Less than 24 hours after the devastating 8.9-magnitude earthquake struck Japan in March 2011, the FBI was warning U.S. residents to beware of scammers out to profit from the tragedy. Almost like clockwork after disasters, phony charities and Web sites are launched, promising to help victims while setting out to steal money and credit card numbers.

That doesn't mean you have to close your heart and wallet. Just make sure your donations get to the people who deserve them. Follow these six tips for wise giving:

Credit Card Tips for Giving

1. Research the charity. Check with the Better Business Bureau, which sets standards for charity accountability, and the American Institute of Philanthropy, a watchdog organization that rates charities. Never give to an unfamiliar charity until you've done some research, and make sure you have the exact name.

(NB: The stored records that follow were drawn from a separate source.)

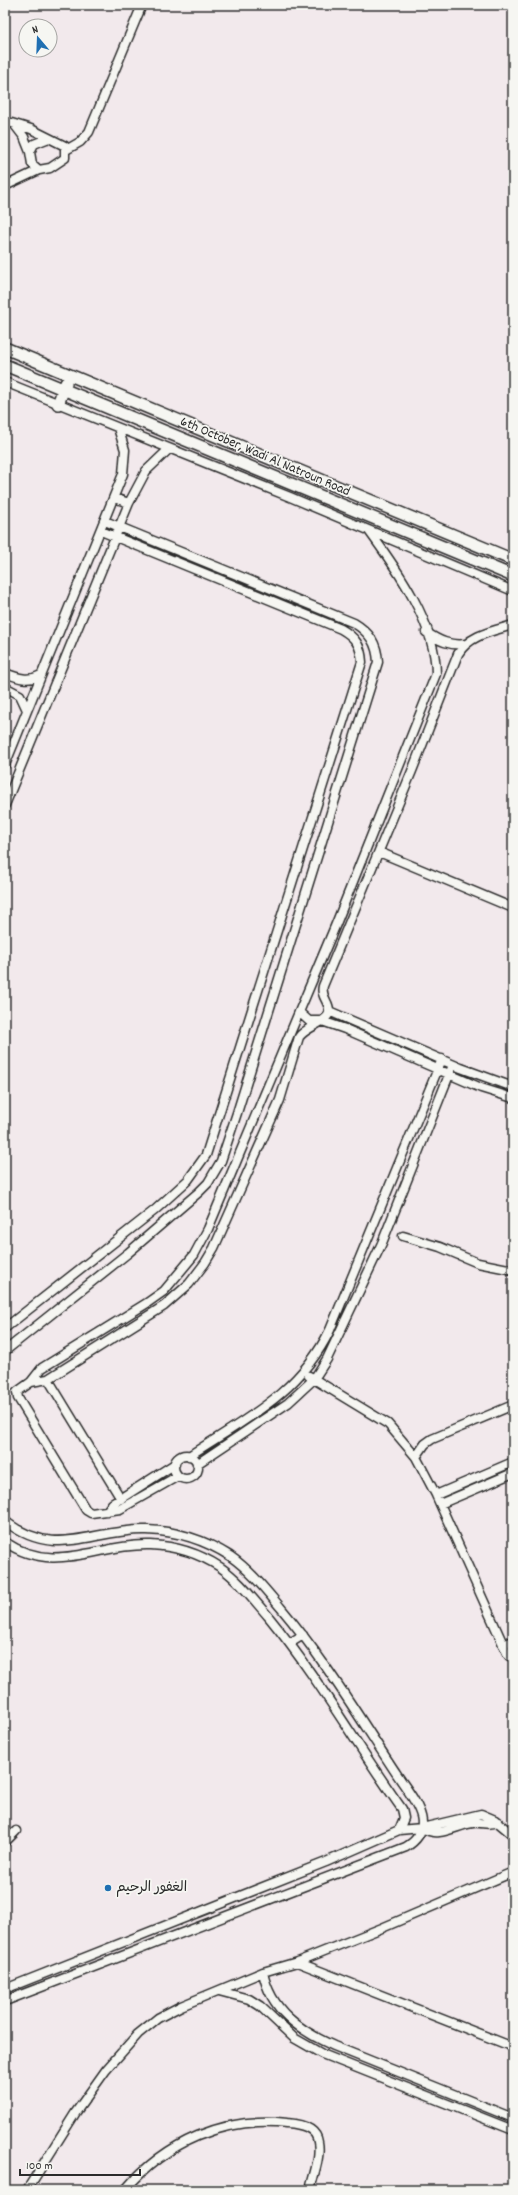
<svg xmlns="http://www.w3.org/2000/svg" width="518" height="2195" viewBox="0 0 518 2195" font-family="Dekko,'Playpen Sans Arabic',sans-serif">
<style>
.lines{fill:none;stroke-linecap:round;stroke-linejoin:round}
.street-casing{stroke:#2b2b2b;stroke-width:11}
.secondary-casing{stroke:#2b2b2b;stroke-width:14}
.street{stroke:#f6f6f2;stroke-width:8}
.secondary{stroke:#f6f6f2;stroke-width:11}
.poi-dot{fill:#1f6fb2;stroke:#f6f6f2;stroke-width:1.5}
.labels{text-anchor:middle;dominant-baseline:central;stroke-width:3.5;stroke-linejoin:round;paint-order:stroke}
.street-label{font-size:14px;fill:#2b2b2b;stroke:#f6f6f2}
.poi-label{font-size:14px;fill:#2b2b2b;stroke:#f6f6f2;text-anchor:start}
</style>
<rect width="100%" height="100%" fill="#f2e9ec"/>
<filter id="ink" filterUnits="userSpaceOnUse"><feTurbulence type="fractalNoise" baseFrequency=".025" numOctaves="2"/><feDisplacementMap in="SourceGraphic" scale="8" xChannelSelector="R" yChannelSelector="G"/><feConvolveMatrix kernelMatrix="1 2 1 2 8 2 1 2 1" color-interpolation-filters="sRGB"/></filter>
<g filter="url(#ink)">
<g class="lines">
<g class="street-casing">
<path id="street" d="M 5,121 L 31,129 L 49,138
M 14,124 L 24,137 L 30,152
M 49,138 L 65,146 L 65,158 L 50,168 L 39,170 L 32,164 L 30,152 L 34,144 Z
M 66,150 L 80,142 L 89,132 L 142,5
M 5,186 L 39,170
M 5,382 L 290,497 L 513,591
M 114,498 L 129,503
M 426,632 C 439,641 450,646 466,644
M 5,673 C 18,678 28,682 41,675
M 5,687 L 20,695 L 27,710
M 5,765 L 123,474 L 125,450 L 118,428
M 5,805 L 129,503 L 146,471 L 169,449
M 379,852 L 513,908
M 329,1011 L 461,1068 L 513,1087
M 299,1012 L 309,1021 L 322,1021 L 345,1029 L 481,1088 L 513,1098
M 403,1236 L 440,1247 L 478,1263 L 513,1270
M 5,1328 L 155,1210 L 188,1180 L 206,1155 L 362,662 C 361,645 355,637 341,629 L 101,531
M 5,1351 L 128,1253 L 199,1192 L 208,1183 L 221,1161 L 237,1113 L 378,662 C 377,643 369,632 354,623 L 105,521
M 309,1376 L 388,1424 L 416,1457 L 436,1495 L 507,1653 L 509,1656 L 513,1655
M 48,1379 L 121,1499
M 31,1382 L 48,1379 L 164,1306 L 189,1284 L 205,1263 L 214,1248 L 280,1100 L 299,1037 C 306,1027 327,1022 329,1013 C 331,1003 320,997 323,986 L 412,771 L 458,654 C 469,635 493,631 513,625
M174 1467a12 12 0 1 1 24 0a12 12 0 1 1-24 0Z
M 189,1456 C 245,1419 299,1394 330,1330 L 442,1059
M 416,1457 L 425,1444 L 432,1439 L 513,1405
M 197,1464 L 288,1403 L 314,1379 L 327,1359 L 382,1243 L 453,1065
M 178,1476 L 120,1509 L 91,1513 L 86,1510 L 18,1398 L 17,1392 L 31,1382 L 42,1368 L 147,1303 L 164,1291 L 194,1255 L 208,1229 L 336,924 L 436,674 C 436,624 397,569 369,531
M 436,1495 L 513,1462
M 440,1504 L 513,1473
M 107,1511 L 112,1504 L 175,1464
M 5,1521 C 56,1561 93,1528 147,1530 C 176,1531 205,1540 230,1556 C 250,1570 265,1589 281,1608 C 325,1660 360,1719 398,1776 C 413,1799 439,1827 406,1847 L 5,2001
M 5,1542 C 55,1576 99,1543 151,1545 C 175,1546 200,1554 220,1567 C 239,1580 253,1599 268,1616 C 318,1677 357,1746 402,1809 L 404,1818 L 399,1830 L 326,1862 L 5,1989
M 290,1643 L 303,1635
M 503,1645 L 513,1641
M 422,1828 C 439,1839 456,1825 473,1823 C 483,1822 488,1826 498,1822
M 399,1830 L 422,1828 L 481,1814 L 495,1820 L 513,1835
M 5,1842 L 16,1831
M 297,1962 L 513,2047
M 263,1972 C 270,2010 300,2031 334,2046 L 513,2118
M 219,1991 L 249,1999 L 260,2006 L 294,2038 L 322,2054 L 513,2130
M 27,2190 L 76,2112 L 106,2070 L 138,2034 L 158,2018 L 181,2006 L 263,1972 L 297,1962 L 382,1928 L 513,1872
M 125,2190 C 166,2142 224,2116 287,2123 C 300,2124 316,2127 318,2142 C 321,2157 313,2176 310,2190"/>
</g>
<g class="secondary-casing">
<path id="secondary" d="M 5,348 L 513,560
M 5,365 L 513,576
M 58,404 L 66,383"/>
</g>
<use href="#street" class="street"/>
<use href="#secondary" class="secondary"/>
</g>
</g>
<circle class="poi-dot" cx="108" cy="1888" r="4"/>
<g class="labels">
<g class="street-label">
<text transform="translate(265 457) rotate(23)">6th October, Wadi Al Natroun Road</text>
</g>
<g class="poi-label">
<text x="116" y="1888">الغفور الرحيم</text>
</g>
</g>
<rect width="518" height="2195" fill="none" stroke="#f6f6f2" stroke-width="20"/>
<rect x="10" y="10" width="498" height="2175" fill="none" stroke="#2b2b2b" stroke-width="1.5" filter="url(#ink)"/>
<g transform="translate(38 38) rotate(341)"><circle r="19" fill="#f6f6f2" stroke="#a5a5a2"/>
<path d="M0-3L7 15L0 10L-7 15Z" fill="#1f6fb2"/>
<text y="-6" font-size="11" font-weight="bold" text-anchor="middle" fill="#2b2b2b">N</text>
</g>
<path d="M20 2169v6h120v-6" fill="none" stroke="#2b2b2b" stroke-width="2"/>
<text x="26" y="2169" font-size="12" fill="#2b2b2b" stroke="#f6f6f2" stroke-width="3" paint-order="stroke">100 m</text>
</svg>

Sometimes scammers use names that sound similar to well-known charities. The American Institute of Philanthropy suggests requesting written information, including a list of the board of directors, a mission statement, and an annual report. Reputable charities are happy to provide information.

2. Don't give out your credit card number over the phone to someone claiming to be from a charity, no matter how passionate the pitch. Reputable charities do not pressure you to give on the spot.

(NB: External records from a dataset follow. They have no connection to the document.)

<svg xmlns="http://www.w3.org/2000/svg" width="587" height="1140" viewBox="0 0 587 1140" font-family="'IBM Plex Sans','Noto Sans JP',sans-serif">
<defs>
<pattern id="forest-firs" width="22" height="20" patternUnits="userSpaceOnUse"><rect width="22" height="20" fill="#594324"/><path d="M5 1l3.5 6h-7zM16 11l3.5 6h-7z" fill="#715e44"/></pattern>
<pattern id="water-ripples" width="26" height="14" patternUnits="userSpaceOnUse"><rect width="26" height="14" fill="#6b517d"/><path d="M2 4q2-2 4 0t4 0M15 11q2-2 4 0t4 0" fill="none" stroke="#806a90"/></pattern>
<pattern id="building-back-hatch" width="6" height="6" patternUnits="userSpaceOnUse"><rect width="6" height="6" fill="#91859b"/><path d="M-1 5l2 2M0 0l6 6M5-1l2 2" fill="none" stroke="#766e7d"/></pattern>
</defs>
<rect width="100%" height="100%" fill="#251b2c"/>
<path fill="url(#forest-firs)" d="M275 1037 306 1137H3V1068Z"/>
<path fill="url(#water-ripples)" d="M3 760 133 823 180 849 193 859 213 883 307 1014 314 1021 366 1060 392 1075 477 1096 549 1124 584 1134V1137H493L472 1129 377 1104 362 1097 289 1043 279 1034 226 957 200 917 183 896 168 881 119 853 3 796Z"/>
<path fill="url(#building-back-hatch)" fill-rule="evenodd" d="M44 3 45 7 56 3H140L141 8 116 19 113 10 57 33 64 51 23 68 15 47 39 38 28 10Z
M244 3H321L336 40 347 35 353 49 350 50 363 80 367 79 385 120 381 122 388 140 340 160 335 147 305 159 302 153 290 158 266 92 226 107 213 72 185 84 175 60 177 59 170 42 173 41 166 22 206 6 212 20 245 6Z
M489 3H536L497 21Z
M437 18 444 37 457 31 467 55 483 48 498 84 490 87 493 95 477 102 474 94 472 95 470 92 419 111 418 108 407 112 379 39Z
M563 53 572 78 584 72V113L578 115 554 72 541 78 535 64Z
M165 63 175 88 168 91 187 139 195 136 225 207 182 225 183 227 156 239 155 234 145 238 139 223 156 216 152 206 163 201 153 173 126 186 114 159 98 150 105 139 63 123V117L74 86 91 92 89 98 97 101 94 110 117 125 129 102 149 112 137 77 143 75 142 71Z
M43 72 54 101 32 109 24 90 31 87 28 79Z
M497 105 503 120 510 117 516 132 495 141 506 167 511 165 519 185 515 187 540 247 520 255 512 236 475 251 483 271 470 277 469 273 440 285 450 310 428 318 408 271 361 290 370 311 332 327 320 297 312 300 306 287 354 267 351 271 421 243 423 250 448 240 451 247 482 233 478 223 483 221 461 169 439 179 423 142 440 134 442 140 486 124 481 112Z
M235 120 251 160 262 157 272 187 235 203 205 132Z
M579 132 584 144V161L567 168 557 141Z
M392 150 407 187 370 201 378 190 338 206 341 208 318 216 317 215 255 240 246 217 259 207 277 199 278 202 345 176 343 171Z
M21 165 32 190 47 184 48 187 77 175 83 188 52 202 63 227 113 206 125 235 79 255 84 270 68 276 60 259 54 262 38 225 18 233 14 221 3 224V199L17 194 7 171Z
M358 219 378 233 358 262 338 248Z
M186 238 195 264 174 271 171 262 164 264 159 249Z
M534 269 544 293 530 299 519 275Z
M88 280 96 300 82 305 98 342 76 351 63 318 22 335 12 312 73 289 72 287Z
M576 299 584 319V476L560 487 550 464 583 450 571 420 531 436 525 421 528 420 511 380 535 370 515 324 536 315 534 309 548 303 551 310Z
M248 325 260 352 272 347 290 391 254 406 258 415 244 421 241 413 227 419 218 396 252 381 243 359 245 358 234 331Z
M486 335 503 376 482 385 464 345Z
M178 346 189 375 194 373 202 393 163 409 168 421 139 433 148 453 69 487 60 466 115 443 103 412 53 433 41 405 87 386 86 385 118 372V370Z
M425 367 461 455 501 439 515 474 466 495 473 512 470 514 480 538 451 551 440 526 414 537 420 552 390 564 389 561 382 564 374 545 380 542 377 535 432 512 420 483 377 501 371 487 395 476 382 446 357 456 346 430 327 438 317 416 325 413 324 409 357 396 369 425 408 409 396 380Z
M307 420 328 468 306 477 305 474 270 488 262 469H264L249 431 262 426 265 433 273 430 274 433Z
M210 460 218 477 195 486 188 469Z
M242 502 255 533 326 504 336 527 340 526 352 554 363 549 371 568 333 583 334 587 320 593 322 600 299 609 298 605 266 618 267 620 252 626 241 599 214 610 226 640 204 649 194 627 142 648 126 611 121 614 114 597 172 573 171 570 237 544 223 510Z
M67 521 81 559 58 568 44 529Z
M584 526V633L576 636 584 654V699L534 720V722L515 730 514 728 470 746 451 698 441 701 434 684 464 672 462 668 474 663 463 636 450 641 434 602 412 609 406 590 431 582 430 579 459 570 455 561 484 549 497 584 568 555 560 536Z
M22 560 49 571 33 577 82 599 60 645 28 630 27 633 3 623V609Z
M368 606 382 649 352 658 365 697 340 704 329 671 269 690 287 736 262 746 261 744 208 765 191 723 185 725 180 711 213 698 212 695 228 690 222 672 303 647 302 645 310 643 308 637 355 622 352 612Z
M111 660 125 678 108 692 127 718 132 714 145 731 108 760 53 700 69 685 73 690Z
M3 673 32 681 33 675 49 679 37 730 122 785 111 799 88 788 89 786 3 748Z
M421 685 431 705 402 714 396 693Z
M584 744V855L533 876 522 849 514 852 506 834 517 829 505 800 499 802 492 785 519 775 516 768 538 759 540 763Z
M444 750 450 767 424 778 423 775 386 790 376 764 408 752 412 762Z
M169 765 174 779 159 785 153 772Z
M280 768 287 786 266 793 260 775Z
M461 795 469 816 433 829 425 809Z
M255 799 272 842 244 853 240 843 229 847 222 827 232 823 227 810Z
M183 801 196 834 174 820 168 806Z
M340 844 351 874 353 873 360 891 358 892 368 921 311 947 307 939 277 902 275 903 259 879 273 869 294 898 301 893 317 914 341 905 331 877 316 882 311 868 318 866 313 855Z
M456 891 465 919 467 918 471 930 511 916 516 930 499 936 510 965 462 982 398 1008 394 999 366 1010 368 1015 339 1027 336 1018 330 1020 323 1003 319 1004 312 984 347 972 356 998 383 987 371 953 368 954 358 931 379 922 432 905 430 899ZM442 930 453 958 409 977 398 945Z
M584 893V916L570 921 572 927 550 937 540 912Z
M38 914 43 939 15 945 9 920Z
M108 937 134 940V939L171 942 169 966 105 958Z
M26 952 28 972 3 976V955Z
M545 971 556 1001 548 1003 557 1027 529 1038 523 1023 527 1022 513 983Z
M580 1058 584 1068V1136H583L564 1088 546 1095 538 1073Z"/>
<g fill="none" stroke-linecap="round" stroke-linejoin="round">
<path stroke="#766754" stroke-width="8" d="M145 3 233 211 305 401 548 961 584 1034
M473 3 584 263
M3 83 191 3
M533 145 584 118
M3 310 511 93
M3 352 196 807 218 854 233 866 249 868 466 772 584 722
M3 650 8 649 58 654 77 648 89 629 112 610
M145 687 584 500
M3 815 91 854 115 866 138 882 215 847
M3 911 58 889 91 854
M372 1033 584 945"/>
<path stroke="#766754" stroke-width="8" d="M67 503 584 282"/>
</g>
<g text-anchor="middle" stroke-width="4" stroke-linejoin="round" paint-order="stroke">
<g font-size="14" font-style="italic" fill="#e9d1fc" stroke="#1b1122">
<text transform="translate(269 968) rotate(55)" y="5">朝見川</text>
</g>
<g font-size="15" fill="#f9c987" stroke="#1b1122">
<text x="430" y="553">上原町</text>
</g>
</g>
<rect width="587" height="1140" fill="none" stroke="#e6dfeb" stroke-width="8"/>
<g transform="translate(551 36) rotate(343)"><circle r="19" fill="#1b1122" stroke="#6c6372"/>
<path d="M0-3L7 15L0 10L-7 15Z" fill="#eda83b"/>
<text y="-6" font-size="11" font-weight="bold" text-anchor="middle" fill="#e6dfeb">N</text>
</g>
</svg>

3. Don't respond to e-mail spam solicitations, even if they appear to be from legitimate organizations. Go directly to the organizations' Web sites instead. A Web link in an e-mail could be a scammer's site, set up to steal your money via your credit cards.

Use Credit Cards Only on Secure Sites

4. Donate only on charity sites that use encryption technology, which scrambles your personal credit card information before transmitting it. Look for signs that the site is secure, such as an "s" after the "http" preceding the address, and a padlock or key symbol at the bottom of the Web page.

5. Give directly to organizations, rather than groups promising to donate on your behalf or to individuals. Sometimes scammers posing as charity representatives, government officials, or surviving victims solicit donations through e-mail or social networking sites.

6. If you think you might have been taken by a phony charity, report the incident to law enforcement. Call your credit card companies, and get free copies of your credit reports if you think information from your credit cards got into the wrong hands.